To do this, OI4 members have designed a framework consisting of four layers connecting the physical assets on the plant floor to OI4’s central “Open Manufacturers Cloud Platform.” Layer One is “Open Edge Connectivity” where widely used industrial communication protocols such as OPC UA, HART, Profibus/Profinet, Modbus, EtherCat and others reside. This protocol layer can be connected via OPC UA, MQTT, TCP/IP or other networking options to Layer Two—“Open Edge Computing”—where OI4 member and customized apps, along with edge hardware, reside in a containerized enterprise computing platform.
OI4’s secure cloud-to-edge connector connects Layer Two to Layer Three—“Open Operator Cloud Platform”—where cloud accessible versions of OI4 member and customized apps are positioned. These apps are accessible via OI4’s open application programming interface (API) and integration services. Level Four is OI4’s “Common Central Cloud,” which houses a central asset repository and associated asset intelligence network.
This framework provides a common understanding for what end-to-end data semantic models mean for security, how to publish digital assets in central repository, and how to build the APIs for every level of the framework into a customer’s manufacturing operations, said Favennec.

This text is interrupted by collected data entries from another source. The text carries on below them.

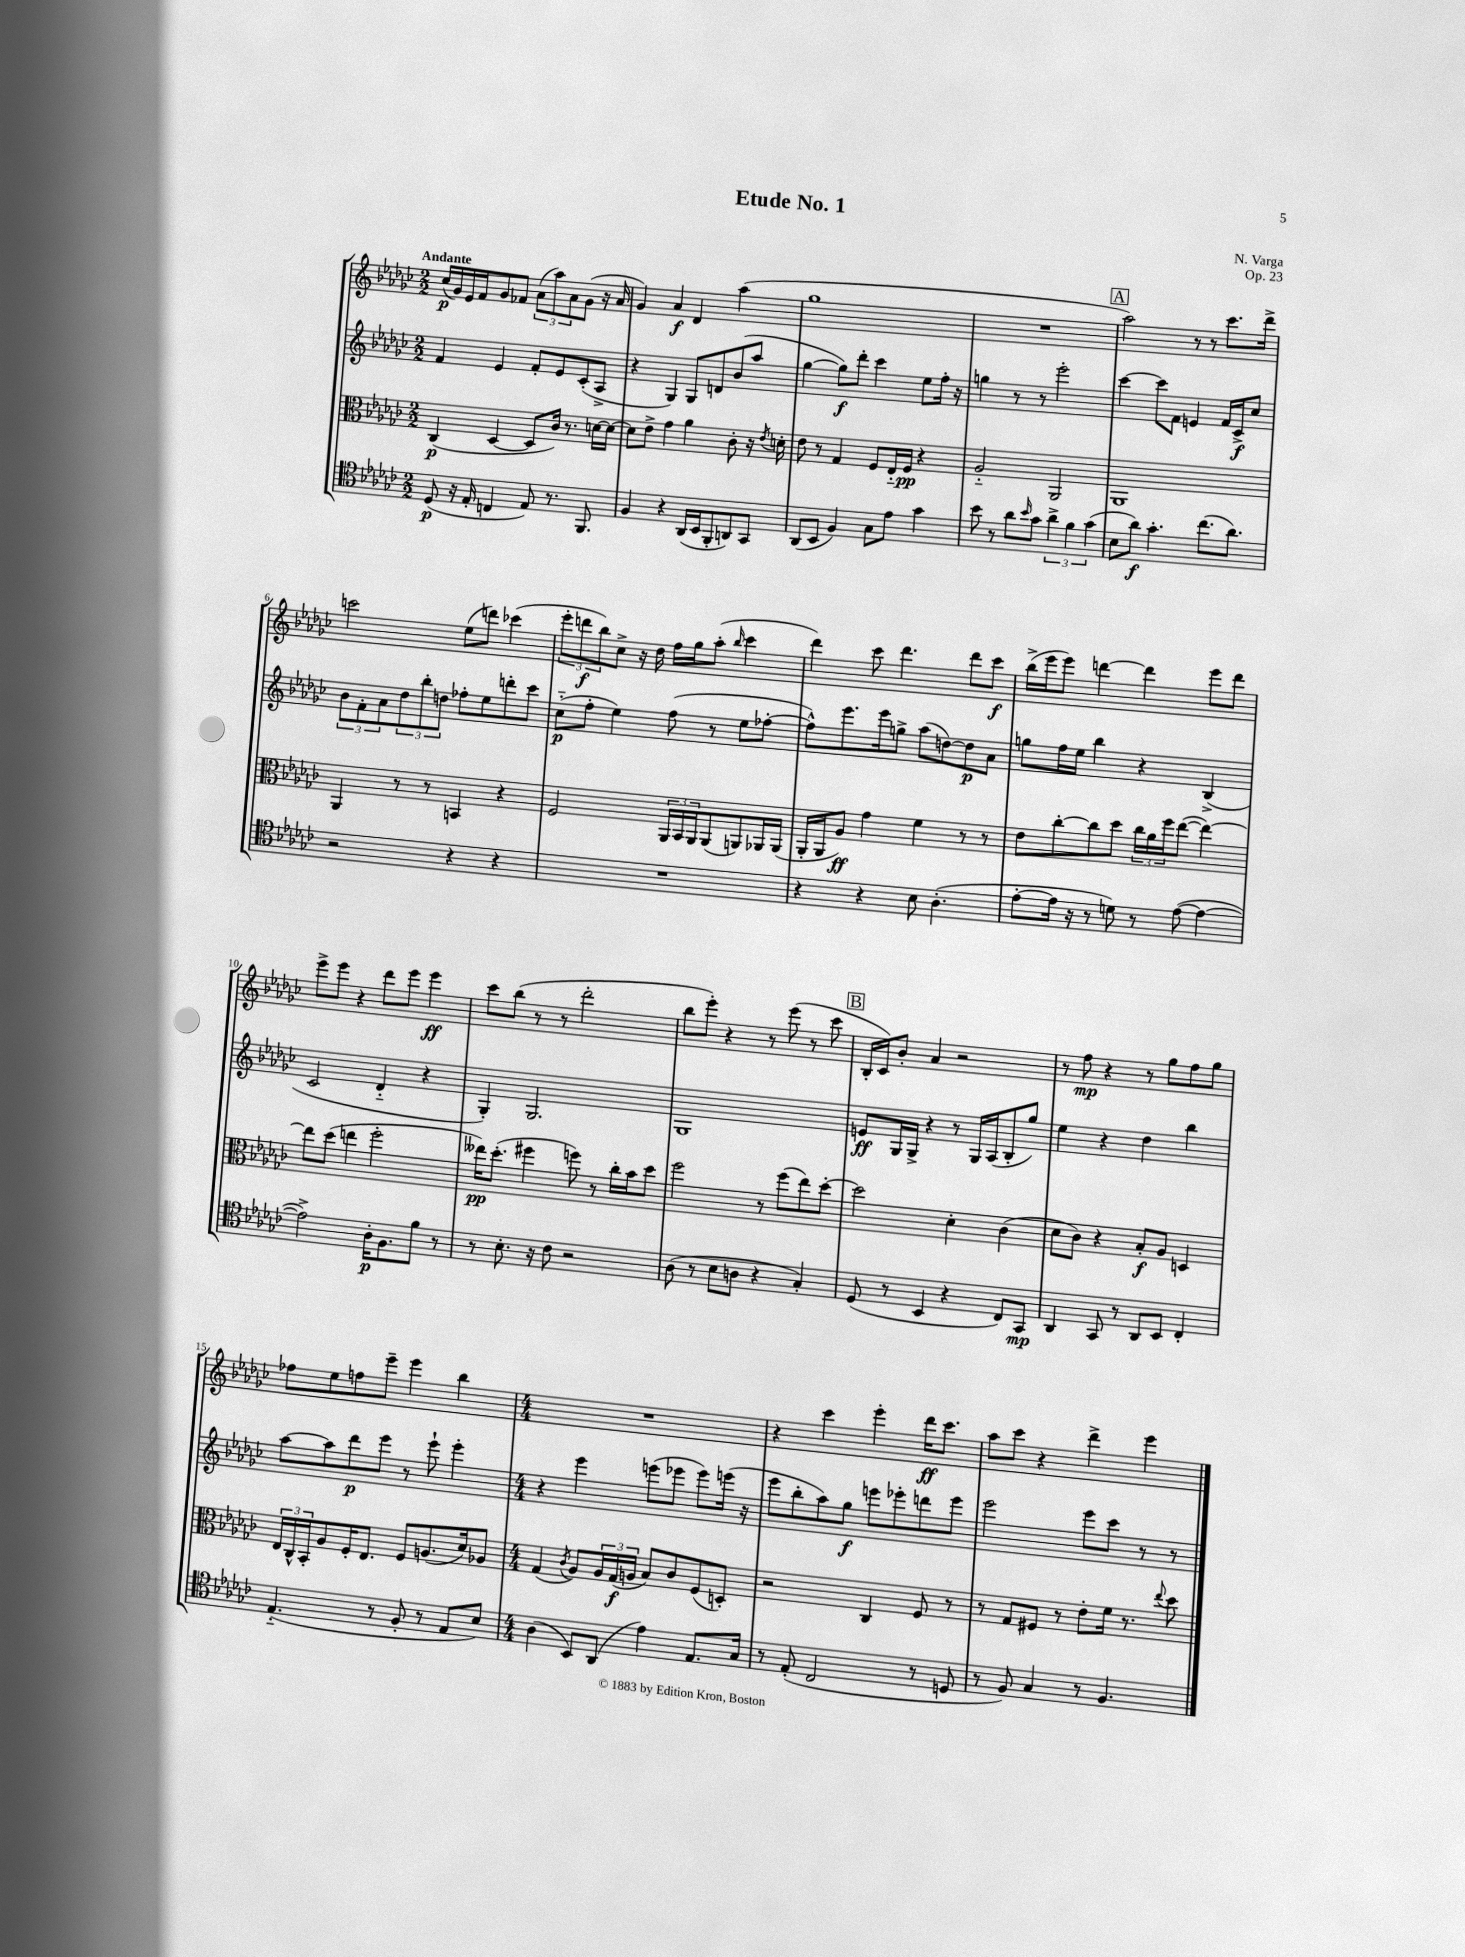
\header { title = "Etude No. 1" composer = "N. Varga" opus = "Op. 23" }
<<
\new StaffGroup <<
\new Staff = "s0" {
    \clef treble \key ges \major \numericTimeSignature \time 2/2 \tempo "Andante"
    ces''16\p( ges'16) ees'16 f'16 ges'8 fes'8 \tuplet 3/2 { aes'8( aes''8) aes'8 } ges'8( r16 aes'16 |
    ges'4) aes'4\f des'4 aes''4( |
    ges''1 |
    R1 |
    \mark \markup { \box "A" } aes''2) r8 r8 ces'''8. des'''16-> |
    c'''2 ees''8( d'''8) ces'''4( |
    \tuplet 3/2 { ees'''8-. d'''8\f bes''8) } ces''8-> r16 des''16 f''16 ges''16 aes''8-.( \grace { bes''16 } ces'''4 |
    des'''4) ces'''8 des'''4. des'''8 ces'''8\f |
    bes''16->( ees'''16 ees'''8) d'''4~ d'''4 ees'''8 d'''8 |
    ees'''8-> ees'''8 r4 des'''8 ees'''8 ees'''4\ff |
    ces'''8 bes''8( r8 r8 des'''2-. |
    bes''8 ees'''8-.) r4 r8 ees'''8( r8 ces'''8 |
    \mark \markup { \box "B" } bes16-. ces'16) bes'8-. aes'4 r2 |
    r8 f''8\mp r4 r8 ges''8 f''8 ges''8 |
    fes''8 ees''8 f''8 ees'''8-- ees'''4 bes''4 |
    \numericTimeSignature \time 4/4 R1 |
    r4 ces'''4 ees'''4-. des'''16\ff ces'''8. |
    aes''8 ces'''8 r4 des'''4-> ees'''4 \bar "|." |
}
\new Staff = "s1" {
    \clef treble \key ges \major \numericTimeSignature \time 2/2
    f'4 ees'4 f'8-. ees'8 ces'8-.( aes8-> |
    r4 ges4) ges8 d'8 bes'8( aes''8 |
    ges''4~ ges''8\f) des'''8-. ces'''4 ees''8 f''16-. r16 |
    g''4 r8 r8 ees'''2-. |
    \mark \markup { \box "A" } ces'''4~ ces'''8 f'8 e'4 f'16 ces'16->\f ces''8 |
    \tuplet 3/2 { bes'8 f'8-. aes'8 } \tuplet 3/2 { des''8 bes''8-. d''8 } fes''8-. ees''8 d'''8-. ces'''8 |
    ces''8-_\p( f''8-. ees''4) f''8( r8 ees''8 fes''8~-. |
    fes''8-^) ees'''8. ees'''16 g''8-> aes''8( d''8~) d''8\p aes'8 |
    g''8 f''16 ees''16 bes''4 r4 bes4->( |
    ces'2 des'4-_ r4 |
    ges4-.) ges2. |
    ges1 |
    \mark \markup { \box "B" } e'8\ff ges16 ges16-> r4 r8 ges16 aes16( bes8-. ges''8) |
    ees''4 r4 des''4 bes''4 |
    aes''8~ aes''8 des'''8\p ees'''8 r8 ees'''8-! ees'''4-. |
    \numericTimeSignature \time 4/4 r4 ees'''4 e'''8( ees'''8 ees'''8) e'''16( r16 |
    ees'''8 bes''8-. aes''8) ges''8\f e'''8 ees'''8-. d'''8 ees'''8 |
    ees'''2 ees'''8 ces'''8 r8 r8 \bar "|." |
}
\new Staff = "s2" {
    \clef alto \key ges \major \numericTimeSignature \time 2/2
    ces4\p( des4~ des8 ces'16) r8. d'16~ d'16~ |
    d'8 ees'8-> ges'4 aes'4 ces'8-. r16 \acciaccatura { ees'8 } d'16-. |
    ees'8 r8 ges4 f8 ees16-_ f16\pp r4 |
    aes2-_ aes,2 |
    \mark \markup { \box "A" } aes,1 |
    aes,4 r8 r8 b,4 r4 |
    f2 \tuplet 3/2 { aes,16 bes,16 aes,16 } aes,8( a,8) aes,16 aes,16( |
    aes,16-. aes,16 aes8\ff) ges'4 f'4 r8 r8 |
    ees'8 ces''8~-. ces''8 des''8 \tuplet 3/2 { ces''16 aes'16 f''16 } ees''8~( ees''4~) |
    ees''8 des''8( e''4 f''2-. |
    eeses''16\pp) des''8.-.( fis''4 f''8) r8 ces''16-. bes'16 des''8 |
    f''2 r8 f''8( ees''8) des''8~-. |
    \mark \markup { \box "B" } des''2 des'4-. ces'4( |
    des'8 ces'8) r4 bes8-.\f aes8 d4 |
    \tuplet 3/2 { ees16 ces16-^ bes,16-. } aes8 f16-. ees8. f8 a8.( des'16) aes8 |
    \numericTimeSignature \time 4/4 ges4( \acciaccatura { ces'8 } aes8) \tuplet 3/2 { aes16 ges16\f( a16 } bes8) ces'8 f8( d8-.) |
    r2 ces4 f8 r8 |
    r8 ges8 fis8 r8 ees'8-. f'16 r8. \appoggiatura { ees''8 } des''8 \bar "|." |
}
\new Staff = "s3" {
    \clef tenor \key ges \major \numericTimeSignature \time 2/2
    des8\p( r16 ees16-. c4 ees8) r8. f,8. |
    f4 r4 aes,16( bes,16 f,8-. a,8) ges,8 |
    aes,8( bes,8 f4) ges8 ees'8 ges'4 |
    bes'8 r8 aes'8 \grace { bes'16 } ges'8 \tuplet 3/2 { aes'4-> f'4 ges'4( } |
    \mark \markup { \box "A" } bes8 aes'8\f) ges'4.-. ces''8.( aes'8.) |
    r2 r4 r4 |
    R1 |
    r4 r4 bes8 aes4.-.( |
    ees'8~-. ees'16 r16 r8 d'8) r8 ees'8~( ees'4~ |
    ees'2->) aes16-.\p f8. f'8 r8 |
    r8 bes8.-. r16 ces'8 r2 |
    aes8( r8 bes8 a8 r4 ges4-.) |
    \mark \markup { \box "B" } des8( r8 bes,4 r4 ces8) ges,8\mp |
    aes,4 ges,8 r8 aes,8 bes,8 ces4-. |
    ees4.-_( r8 f8-. r8 ees8 bes8) |
    \numericTimeSignature \time 4/4 aes4( bes,8) aes,8( ees'4) ees8. ges16 |
    r8 ees8-.( ces2 r8 d8 |
    r8 f8) ges4 r8 f4. \bar "|." |
}
>>
>>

OI4 stresses that this framework is essential to addressing end user concerns about moving forward with any digitization initiative. In a white paper released in conjunction with the announcement of OI4 at Hannover Messe, the alliance explains that they have organized themselves in this alliance to address the major concerns of end users. The white paper describes these concerns as revolving around “easy onboarding of assets, with common data semantics across the user’s own edge and Industry 4.0/IIoT cloud platform; and enabling a seamless bi-directional collaboration with multiple asset vendors for content and data. Currently, if a customer invests in Industry 4.0/IIoT Solutions from different vendors on different platforms, the burden to face the challenges described above must be carried by the customer alone.”
The OI4 framework is designed to overcome these challenges, both for end users as well as technology suppliers, by establishing an open, agreed-upon framework from which to deliver interoperable technologies and services.
As OI4 describes in its white paper, “operators of factories, plants, and warehouses perceive that large automation vendor led alliances or platform initiatives lack the support from smaller, competitive equipment builders, making them reluctant to hand over operational data to their mega vendor. On the other hand, the mid-market alliances are not creating sufficient impact due to lack of global go-to-market capabilities and limited adoption. The ambition [of the alliance] is to focus on jointly creating customer value.” With its open framework and focus on the end user—regardless of size—OI4 seeks to allay the concerns fostering industry inertia around digitization.
One highlight of the OI4 presentation at Hannover Messe was a slide that clearly exemplified the transparency of the alliance. The slide (which also accompanies this article) denotes each place along the four layers of the OI4 framework to which each technology supplier applies. This makes it easy for end users and OEMs to visualize what members offer what technologies to close the gaps in their digitization effort.
“The intent is not for OI4 members to rule the relationship between customers and their solutions, but to create API links between the customer-specific cloud and the OI4 cloud applications above it," Favennec said. "The customer decides what data leaves their cloud environment.”
Favennec also described the alliance’s egalitarian pricing model, which is designed to encourage high levels of end user participation in the alliance. “Founding members and participating members pay a set fee to join. For users, however, the cost is aligned to their revenues, so it does not preclude smaller companies from joining,” he said.